## Written exercise 1
From the account of the bishop Putta below, list every person it names other than Putta himself.
## Written exercise 2
Write the next part of the account of the bishop Putta, starting after its final sentence.

## Selected extract
----
- Appointed: 676
- Term ended: between 676 and 688
- Predecessor: new diocese
- Successor: Tyrhtel
- Other post: Bishop of Rochester

Personal details
- Died: c. 688
- Denomination: Christian

= Putta =

Putta (died c. 688) was a medieval Bishop of Rochester and probably the first Bishop of Hereford. Some modern historians say that the two Puttas were separate individuals.

Bede says that in 676, Putta was driven from Rochester by King Æthelred of Mercia, or perhaps abandoning it, he fixed himself at Hereford (said to have been the centre of a diocese as early as the 6th century) and refounded Hereford Cathedral. He is thus recorded as Bishop of Uuestor Elih and may not have actually held the office of Bishop of Hereford, although was considered to have done so by about 800. After he left Rochester, Theodore of Tarsus, the Archbishop of Canterbury appointed Cwichelm as bishop of that see.
----
## Excerpted data
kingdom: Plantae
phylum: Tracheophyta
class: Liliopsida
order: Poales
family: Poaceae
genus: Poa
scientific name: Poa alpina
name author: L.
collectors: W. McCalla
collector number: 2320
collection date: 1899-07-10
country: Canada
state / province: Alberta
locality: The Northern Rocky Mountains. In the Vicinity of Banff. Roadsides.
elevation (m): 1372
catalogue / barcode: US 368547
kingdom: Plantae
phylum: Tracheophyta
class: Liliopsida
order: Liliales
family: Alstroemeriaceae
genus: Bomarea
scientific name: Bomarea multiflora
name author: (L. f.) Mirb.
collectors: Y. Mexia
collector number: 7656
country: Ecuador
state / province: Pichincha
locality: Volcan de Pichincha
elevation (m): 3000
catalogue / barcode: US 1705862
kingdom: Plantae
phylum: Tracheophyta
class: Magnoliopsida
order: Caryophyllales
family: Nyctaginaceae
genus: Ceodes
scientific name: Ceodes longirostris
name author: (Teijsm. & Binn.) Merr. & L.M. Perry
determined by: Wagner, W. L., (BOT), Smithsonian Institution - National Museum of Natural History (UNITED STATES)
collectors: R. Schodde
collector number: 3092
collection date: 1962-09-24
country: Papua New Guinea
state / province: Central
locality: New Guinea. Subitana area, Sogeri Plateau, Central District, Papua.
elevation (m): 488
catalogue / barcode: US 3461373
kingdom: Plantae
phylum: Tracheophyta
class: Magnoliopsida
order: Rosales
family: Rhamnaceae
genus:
----
## Task response 1
- Tyrhtel
- Bede
- King Æthelred of Mercia
- Theodore of Tarsus, Archbishop of Canterbury
- Cwichelm

## Task response 2
The medieval chronicler Bede says Putta learned Roman Chant from students of Pope Gregory the Great, and later taught this to the Mercians. The modern historian Henry Mayr-Harting describes Putta as "a mild old music master".

The usual dates given for Putta's time at Rochester are thought to have been about 669 to 676. His time at Hereford is considered to have started in 676 and ended sometime between 676 and 688. He died about 688.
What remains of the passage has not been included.